Mit welchen Preisen müssen Käufer in den Skiorten aktuell rechnen? Wo gibt es hohe Leerstände und viele bewilligte Neubauprojekte? Und in welchen weniger populären Skiorten findet man günstigeren Wohnraum? In den zehn Top-Skiorten bewegen sich die von den Grundbuchämtern registrierten Preise für eine Eigentumswohnung zwischen 9050 (Engelberg) und 17000 Franken (Pontresina) pro Quadratmeter (siehe Tabelle Seite). Die in Inseraten verlangten Preise liegen jedoch deutlich tiefer, nämlich zwischen 7630 und 14290 Franken. Im Engadiner Nobelort St. Moritz erzielte eine 5-jährige Eigentumswohnung mit 110 Quadratmeter Fläche an guter Lage und mit komfortablem Ausbau einen Verkaufspreis von 1,83 Millionen Franken. Eine vergleichbare Wohnung kostete in Arosa «nur» 1,085 Millionen Franken, in Engelberg 996000 Franken.

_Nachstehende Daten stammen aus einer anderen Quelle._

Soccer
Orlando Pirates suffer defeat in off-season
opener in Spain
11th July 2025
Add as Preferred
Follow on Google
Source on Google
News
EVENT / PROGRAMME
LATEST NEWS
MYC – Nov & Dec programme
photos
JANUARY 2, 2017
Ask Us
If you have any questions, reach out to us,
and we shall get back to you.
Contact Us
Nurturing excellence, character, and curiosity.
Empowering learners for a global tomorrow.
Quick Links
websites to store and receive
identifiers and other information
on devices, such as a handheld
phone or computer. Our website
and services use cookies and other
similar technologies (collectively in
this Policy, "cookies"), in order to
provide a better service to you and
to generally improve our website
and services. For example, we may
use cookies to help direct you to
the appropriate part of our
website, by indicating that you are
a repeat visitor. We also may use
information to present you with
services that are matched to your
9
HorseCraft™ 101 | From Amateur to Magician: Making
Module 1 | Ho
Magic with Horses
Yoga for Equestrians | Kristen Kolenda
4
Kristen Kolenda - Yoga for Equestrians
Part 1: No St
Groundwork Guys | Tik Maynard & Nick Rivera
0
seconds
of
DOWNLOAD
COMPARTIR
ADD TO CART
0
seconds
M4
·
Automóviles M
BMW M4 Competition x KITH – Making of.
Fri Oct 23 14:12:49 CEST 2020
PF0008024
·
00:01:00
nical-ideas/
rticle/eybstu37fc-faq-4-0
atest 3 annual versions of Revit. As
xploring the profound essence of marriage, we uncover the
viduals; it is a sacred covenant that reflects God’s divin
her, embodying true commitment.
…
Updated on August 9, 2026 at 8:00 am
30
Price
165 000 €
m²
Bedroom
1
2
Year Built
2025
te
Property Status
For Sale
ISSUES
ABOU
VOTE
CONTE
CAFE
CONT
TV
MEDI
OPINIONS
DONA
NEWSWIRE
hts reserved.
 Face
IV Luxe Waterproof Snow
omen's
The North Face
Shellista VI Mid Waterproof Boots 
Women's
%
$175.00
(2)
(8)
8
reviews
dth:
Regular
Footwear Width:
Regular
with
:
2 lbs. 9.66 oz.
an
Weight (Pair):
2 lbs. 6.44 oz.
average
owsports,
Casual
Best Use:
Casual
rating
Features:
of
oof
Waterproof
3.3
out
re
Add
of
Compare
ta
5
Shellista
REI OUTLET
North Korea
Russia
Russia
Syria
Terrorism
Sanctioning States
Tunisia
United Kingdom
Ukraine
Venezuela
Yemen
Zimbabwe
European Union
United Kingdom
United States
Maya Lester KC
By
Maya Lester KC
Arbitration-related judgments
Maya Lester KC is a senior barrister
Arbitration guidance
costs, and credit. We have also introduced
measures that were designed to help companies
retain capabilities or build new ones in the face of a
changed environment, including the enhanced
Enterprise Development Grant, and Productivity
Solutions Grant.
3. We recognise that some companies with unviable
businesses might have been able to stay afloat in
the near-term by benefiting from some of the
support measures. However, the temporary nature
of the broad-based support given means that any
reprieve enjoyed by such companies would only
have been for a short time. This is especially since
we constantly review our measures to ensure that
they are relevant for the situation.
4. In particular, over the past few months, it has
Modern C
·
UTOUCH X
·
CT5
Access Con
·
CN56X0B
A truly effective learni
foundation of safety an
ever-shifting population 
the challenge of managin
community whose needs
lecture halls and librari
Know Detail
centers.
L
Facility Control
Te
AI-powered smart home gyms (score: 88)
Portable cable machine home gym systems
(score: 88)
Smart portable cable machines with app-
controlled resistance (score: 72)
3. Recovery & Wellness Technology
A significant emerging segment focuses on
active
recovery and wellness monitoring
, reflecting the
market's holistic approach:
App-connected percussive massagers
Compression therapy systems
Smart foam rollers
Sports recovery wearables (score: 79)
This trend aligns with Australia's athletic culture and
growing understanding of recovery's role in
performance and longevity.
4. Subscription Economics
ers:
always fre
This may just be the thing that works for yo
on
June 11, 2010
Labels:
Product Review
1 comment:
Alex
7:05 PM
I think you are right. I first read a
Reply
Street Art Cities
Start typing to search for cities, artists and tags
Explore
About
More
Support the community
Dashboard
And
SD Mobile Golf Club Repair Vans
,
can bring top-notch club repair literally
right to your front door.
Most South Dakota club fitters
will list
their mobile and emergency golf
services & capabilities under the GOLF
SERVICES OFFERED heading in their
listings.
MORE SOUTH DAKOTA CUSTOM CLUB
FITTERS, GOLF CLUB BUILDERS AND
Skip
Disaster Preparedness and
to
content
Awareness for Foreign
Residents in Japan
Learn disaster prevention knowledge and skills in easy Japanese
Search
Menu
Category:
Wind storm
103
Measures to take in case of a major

Orte mit über 20 Prozent Zweitwohnungen sind für Käufer interessant
Im Obwaldner Ferienort Engelberg wurde eine durchschnittliche 4,5-Zimmer-Eigentumswohnung mit gutem Ausbaustandard im Durchschnitt für 9050 Franken pro Quadratmeter verkauft. In Kerns OW (Melchsee-Frutt) kostete der Quadratmeter für so ein Objekt 7140 Franken, in Flühli Sörenberg LU nur noch 5550 Franken. Ein Wohnungskauf zum jetzigen Zeitpunkt könnte sich vor allem in Gemeinden mit bereits mehr als 20 Prozent Zweitwohnungen lohnen. Denn hier gibt es bald keine neu erstellten Ferienwohnungen mehr, sondern nur noch «Occasionen ». Robert Weinert von Wüest & Partner glaubt: «Mittel- und längerfristig ist in diesen Gemeinden mit stärkeren Wertsteigerungen zu rechnen, weil die Volksinitiative ihre volle Wirkung entfaltet.» Sollte zudem der Schweizer Franken im Vergleich zum Euro wieder schwächer werden, dürfte die Nachfrage aus dem EU-Raum die Preise wieder in die Höhe treiben. Allerdings erst, wenn der Vorrat an leeren Wohnungen sehr deutlich zurückgeht.